Earlier this year, I posted some thoughts on the question of using downloads from the SSRN repository to evaluate the "scholarly impact" (or some other notion of importance) of faculty and law schools. My biggest concern remains that the use of these download data in rankings gives people an incentive to do the opposite of what SSRN was designed to do in the first place: encourage people to look at each others' work and to engage with it. Specifically, since we know that a decision to download a paper will pump up the author's rankings, that knowledge can cause us to pass over a paper either for straightforward strategic reasons ("I don't want to pump up his numbers!") or for more benign reasons ("I'm not sure what this paper says; but the very act of finding out will pump up the numbers for a paper that I might end up wishing I had not downloaded.")
I'll add here that there is an additional difference between download counts and citation counts. While citation counts are also problematic, they cannot really be stopped. That is, there is nothing to stop any motivated party from going out and counting citations. All you have to have is the time and technology, and you can count the citations of any given paper in any set of publications you like. SSRN download counts, by contrast, are not (so far as I know) inherently public data. If the management of SSRN decided that the information that the download data provide is less valuable than the distortions that they cause, they could simply choose not to provide this information anymore. If I'm right that they have this option, I wish that they would exercise it. In my mind, the cost/benefit analysis clearly disfavors publishing these numbers -- especially because they undermine what I take to be SSRN's core purpose.

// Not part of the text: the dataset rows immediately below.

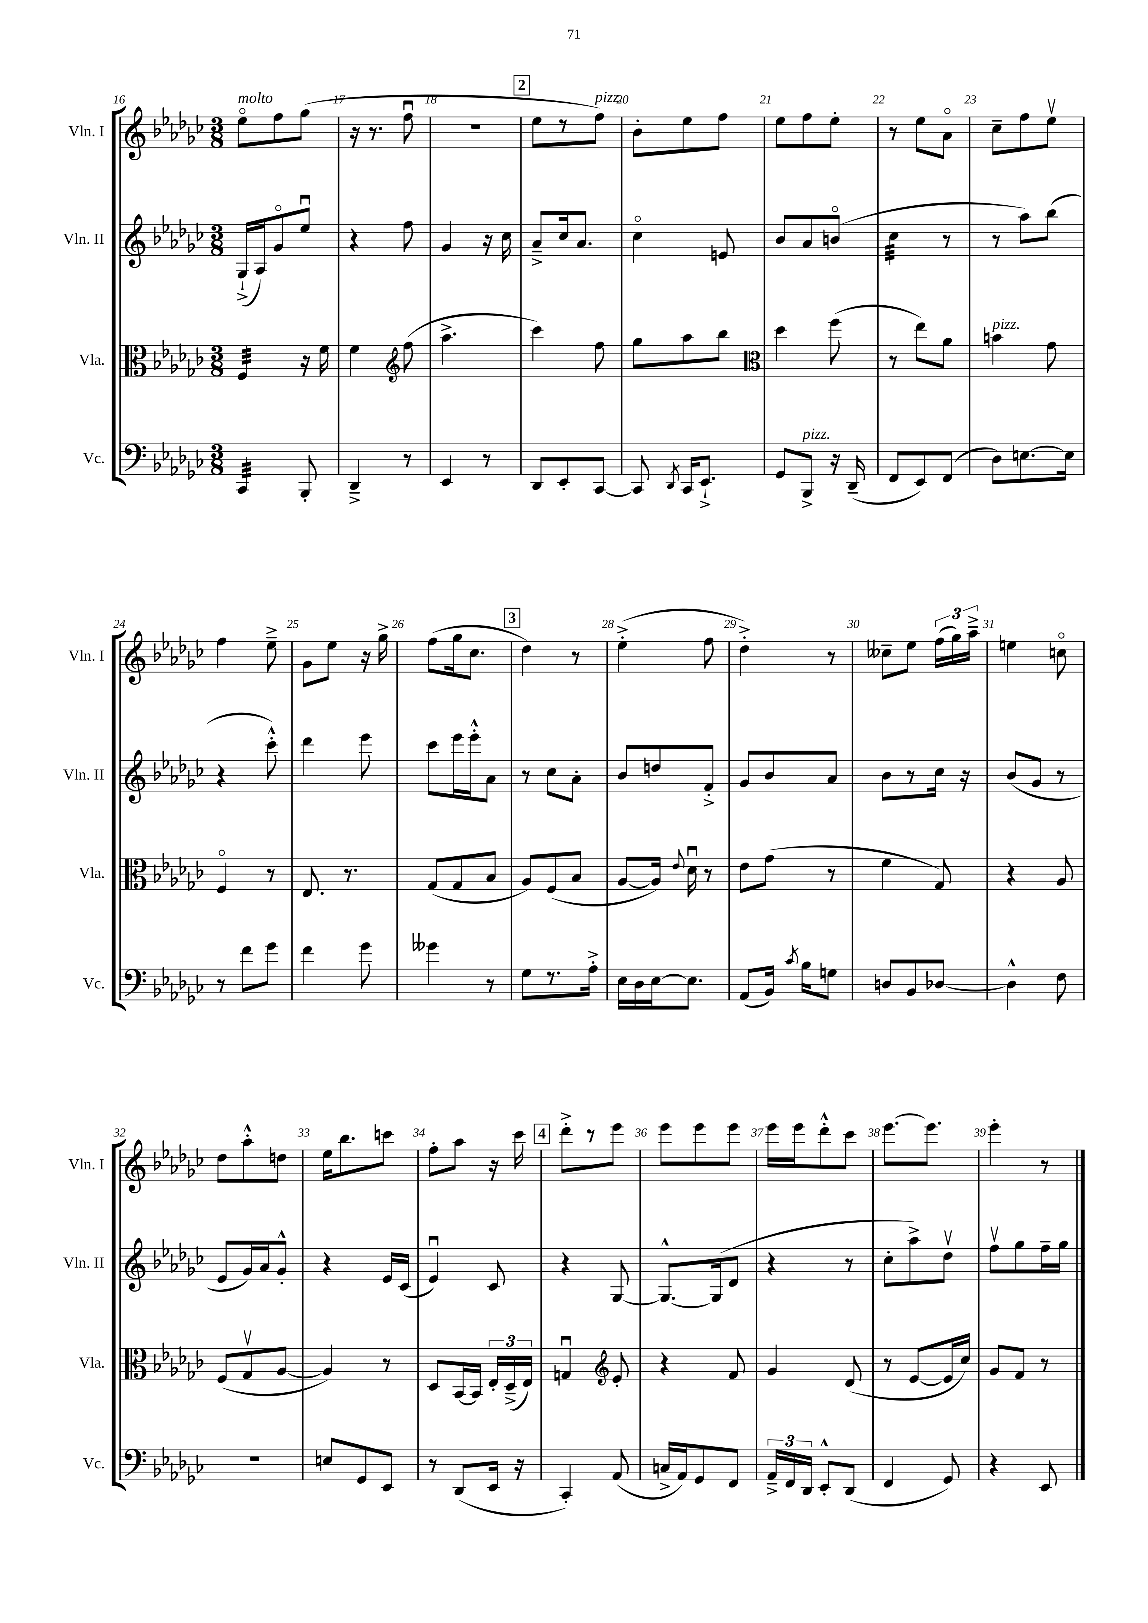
<<
\new StaffGroup <<
\new Staff = "s0" \with { instrumentName = "Vln. I" shortInstrumentName = "Vln. I" } {
    \clef treble \key ges \major \numericTimeSignature \time 3/8
    \autoBeamOff ees''8[\flageolet^\markup { \italic "molto" } f''8 ges''8]( |
    r16 r8. f''8\downbow |
    R4. |
    \mark \markup { \box "2" } ees''8[ r8 f''8]^\markup { \italic "pizz." }) |
    bes'8[-. ees''8 f''8] |
    ees''8[ f''8 ees''8]-. |
    r8 ees''8[ aes'8]\flageolet |
    ces''8[-- f''8 ees''8]\upbow |
    f''4 ees''8---> |
    ges'8[ ees''8] r16 ges''16-> |
    f''8[( ges''16 ces''8.] |
    \mark \markup { \box "3" } des''4) r8 |
    ees''4-.->( f''8 |
    des''4-.->) r8 |
    ceses''8[-- ees''8] \tuplet 3/2 { f''16[( ges''16) aes''16]---> } |
    e''4 c''8\flageolet |
    des''8[ aes''8-.-^ d''8] |
    ees''16[ bes''8. c'''8] |
    f''8[-. aes''8] r16 ces'''16 |
    \mark \markup { \box "4" } des'''8[-.-> r8 ees'''8] |
    ees'''8[ ees'''8 ees'''8] |
    ees'''16[ ees'''16 des'''8-.-^ ces'''8] |
    ees'''8.[~ ees'''8.] |
    ees'''4-. r8 \bar "|." |
}
\new Staff = "s1" \with { instrumentName = "Vln. II" shortInstrumentName = "Vln. II" } {
    \clef treble \key ges \major \numericTimeSignature \time 3/8
    \autoBeamOff ges16[-!->( aes16) ges'8\flageolet ees''8]\downbow |
    r4 f''8 |
    ges'4 r16 ces''16 |
    \mark \markup { \box "2" } aes'8[---> ces''16 aes'8.] |
    ces''4\flageolet e'8 |
    bes'8[ aes'8 b'8]\flageolet( |
    ces''4:32 r8 |
    r8 aes''8[) bes''8]( |
    r4 ces'''8-.-^) |
    des'''4 ees'''8 |
    ces'''8[ ees'''16 ees'''16-.-^ aes'8] |
    \mark \markup { \box "3" } r8 ces''8[ aes'8]-. |
    bes'8[ d''8 f'8]-.-> |
    ges'8[ bes'8 aes'8] |
    bes'8[ r8 ces''16] r16 |
    bes'8[( ges'8] r8 |
    ees'8[ ges'16) aes'16 ges'8]-.-^ |
    r4 ees'16[ ces'16]( |
    ees'4\downbow) ces'8 |
    \mark \markup { \box "4" } r4 ges8~ |
    ges8.[~-^ ges16( des'8] |
    r4 r8 |
    ces''8[-. aes''8->) des''8]\upbow |
    f''8[\upbow ges''8 f''16-- ges''16] \bar "|." |
}
\new Staff = "s2" \with { instrumentName = "Vla." shortInstrumentName = "Vla." } {
    \clef alto \key ges \major \numericTimeSignature \time 3/8
    \autoBeamOff f4:32 r16 f'16 |
    f'4 \clef treble f''8( |
    aes''4.-> |
    \mark \markup { \box "2" } ces'''4) f''8 |
    ges''8[ aes''8 bes''8] |
    \clef alto des''4 f''8( |
    r8 ees''8[) aes'8] |
    b'4^\markup { \italic "pizz." } ges'8 |
    f4\flageolet r8 |
    ees8. r8. |
    ges8[( ges8 bes8] |
    \mark \markup { \box "3" } aes8[) f8( bes8] |
    aes8[~ aes16]) \appoggiatura { ees'8 } des'16\downbow r8 |
    ees'8[ ges'8]( r8 |
    f'4 ges8) |
    r4 aes8 |
    f8[( ges8\upbow aes8]~ |
    aes4) r8 |
    des8[ bes,16~ bes,16] \tuplet 3/2 { ees16[-. des16--->( ees16]) } |
    \mark \markup { \box "4" } g4\downbow \clef treble ees'8-. |
    r4 f'8 |
    ges'4 des'8( |
    r8 ees'8[~ ees'16 ces''16]) |
    ges'8[ f'8] r8 \bar "|." |
}
\new Staff = "s3" \with { instrumentName = "Vc." shortInstrumentName = "Vc." } {
    \clef bass \key ges \major \numericTimeSignature \time 3/8
    \autoBeamOff ces,4:32 bes,,8-. |
    des,4---> r8 |
    ees,4 r8 |
    \mark \markup { \box "2" } des,8[ ees,8-. ces,8]~ |
    ces,8 \acciaccatura { des,8 } ces,16[ ees,8.]-!-> |
    ges,8[ bes,,8]->^\markup { \italic "pizz." } r16 des,16--( |
    f,8[ ees,8) f,8]( |
    des8[) e8.~ e16] |
    r8 f'8[ ges'8] |
    f'4 ges'8 |
    geses'4 r8 |
    \mark \markup { \box "3" } ges8[ r8. aes16]-.-> |
    ees16[ des16 ees16~ ees8.] |
    aes,8[( bes,16]) \acciaccatura { ces'8 } bes16[ g8] |
    d8[ bes,8 des8]~ |
    des4-^ f8 |
    R4. |
    e8[ ges,8 ees,8] |
    r8 des,8[( ees,16] r16 |
    \mark \markup { \box "4" } ces,4-.) aes,8( |
    c16[-> aes,16) ges,8 f,8] |
    \tuplet 3/2 { aes,16[---> f,16 des,16] } ees,8[-.-^ des,8]( |
    f,4 ges,8) |
    r4 ees,8 \bar "|." |
}
>>
>>
\layout { \context { \Score currentBarNumber = #16 \override BarNumber.break-visibility = ##(#f #t #t) barNumberVisibility = #all-bar-numbers-visible } }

That said, I also wanted to add a criticism that was suggested to me by my new colleague at GW, Sarah Lawsky. (For people who are destined by their surnames for careers in the law, perhaps only Sylvia Law has a better name than Lawsky.) Sarah suggests, without taking a position on whether it is actually a useful exercise to count downloads, that downloads need to be adjusted for the equivalent of inflation. That is, the download counts are typically offered as "all-time downloads" as well as "recent downloads." (A recent example is here.) What could all-time downloads possibly tell us? In its early years, SSRN naturally had very few papers, and most scholars had not yet heard of it and were not downloading papers as part of their research work. An author could have written a paper that had only 30 downloads in an environment where there were only 3000 downloads in a week, whereas today a relatively minor paper could have two to three times as many total downloads. It's like saying that someone earning $200,000 per year today is richer than someone who earned $100,000 per year in 1967.
What is the right "price deflator," to use the economics term? As Sarah points out, this depends on the question we're asking. I'm not sure that there is a useful question that is answered by all-time downloads (or current downloads, for that matter), even if we could engineer a nice price deflator. I do know, though, that those who do think that downloads are a good measure of something would make a more compelling argument if they could identify what they think they're measuring and then devise an appropriate price deflator.